Why can't comparison sorts beat O(n log n)?
Any algorithm that sorts by comparing pairs must make at least log₂(n!) comparisons in the worst case. By Stirling's approximation, log₂(n!) ≈ n log n. This is a proven theoretical lower bound — you cannot do better with comparisons alone. Non-comparison sorts (Counting, Radix, Bucket) sidestep this by using extra information about the data.

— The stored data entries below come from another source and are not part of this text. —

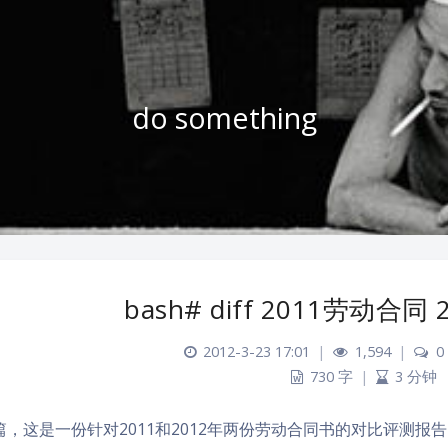
do something
bash# diff 2011劳动合
2012-3-23 17:01
|
1,594
|
0
730 字
|
3 分钟
篇，这是一份针对2011和2012年两份劳动合同书的对比评测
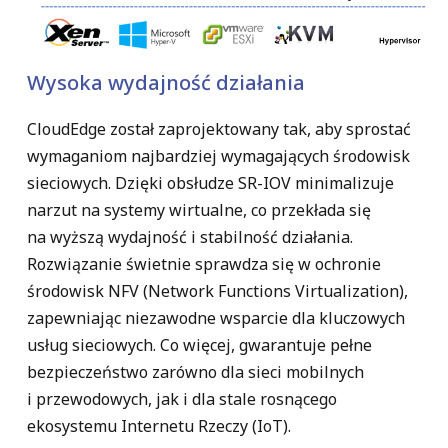
Wysoka wydajność działania
CloudEdge został zaprojektowany tak, aby sprostać
wymaganiom najbardziej wymagających środowisk
sieciowych. Dzięki obsłudze
SR-IOV
minimalizuje
narzut na systemy wirtualne, co przekłada się
na wyższą wydajność i stabilność działania.
Rozwiązanie świetnie sprawdza się w ochronie
środowisk NFV (Network Functions Virtualization)
,
zapewniając niezawodne wsparcie dla kluczowych
usług sieciowych. Co więcej, gwarantuje pełne
bezpieczeństwo zarówno dla
sieci mobilnych
i przewodowych
, jak i dla stale rosnącego
ekosystemu
Internetu Rzeczy (IoT)
.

Full Complexity Comparison
| Algorithm | Best | Average | Worst | Space | Stable | Fast? |
|---|---|---|---|---|---|---|
| 🫧Bubble Sort | O(n) | O(n²) | O(n²) | O(1) | ✅ | ❌ |
| 🎯Selection Sort | O(n²) | O(n²) | O(n²) | O(1) | ❌ | ❌ |
| 🃏Insertion Sort | O(n) | O(n²) | O(n²) | O(1) | ✅ | ❌ |
| 🔀Merge Sort | O(n log n) | O(n log n) | O(n log n) | O(n) | ✅ | 🔥 |
| ⚡Quick Sort | O(n log n) | O(n log n) | O(n²) | O(log n) | ❌ | 🔥 |
| 🌲Heap Sort | O(n log n) | O(n log n) | O(n log n) | O(1) | ❌ | 🔥 |
| 🧮Counting Sort | O(n+k) | O(n+k) | O(n+k) | O(k) | ✅ | 🔥 |
| 🔢Radix Sort | O(nk) | O(nk) | O(nk) | O(n+k) | ✅ | 🔥 |
| 🐍Tim Sort | O(n) | O(n log n) | O(n log n) | O(n) | ✅ | 🔥 |
How to Pick the Right Sort
No single sort wins everything. Here's a practical decision guide:
📌 Small dataset (< 20 items)
🃏Insertion Sort
Low overhead, excellent on tiny or nearly-sorted data
📌 Need guaranteed O(n log n)
🔀Merge Sort
No worst-case degeneracy, always splits evenly
📌 In-place, fast in practice
⚡Quick Sort
Best cache performance, tiny constant factors
📌 Integers in small range
🧮Counting Sort
Beats comparison lower bound — O(n+k) is linear
📌 Need stability (e.g. sort by name then age)
🐍Tim Sort / Merge Sort
Equal elements preserve original relative order
📌 Streaming / online data
🃏Insertion Sort
Can insert new element into sorted prefix immediately
📌 Memory constrained
🌲Heap Sort
O(1) extra space + guaranteed O(n log n)
📌 Uniformly distributed floats
🪣Bucket Sort
Average O(n) when distribution is uniform
What is Stability?
A sort is stable if equal elements maintain their original relative order after sorting.
Example: You have a list of students sorted by name. You then sort by grade. A stable sort will keep students with the same grade in alphabetical order (their previous order). An unstable sort may scramble them.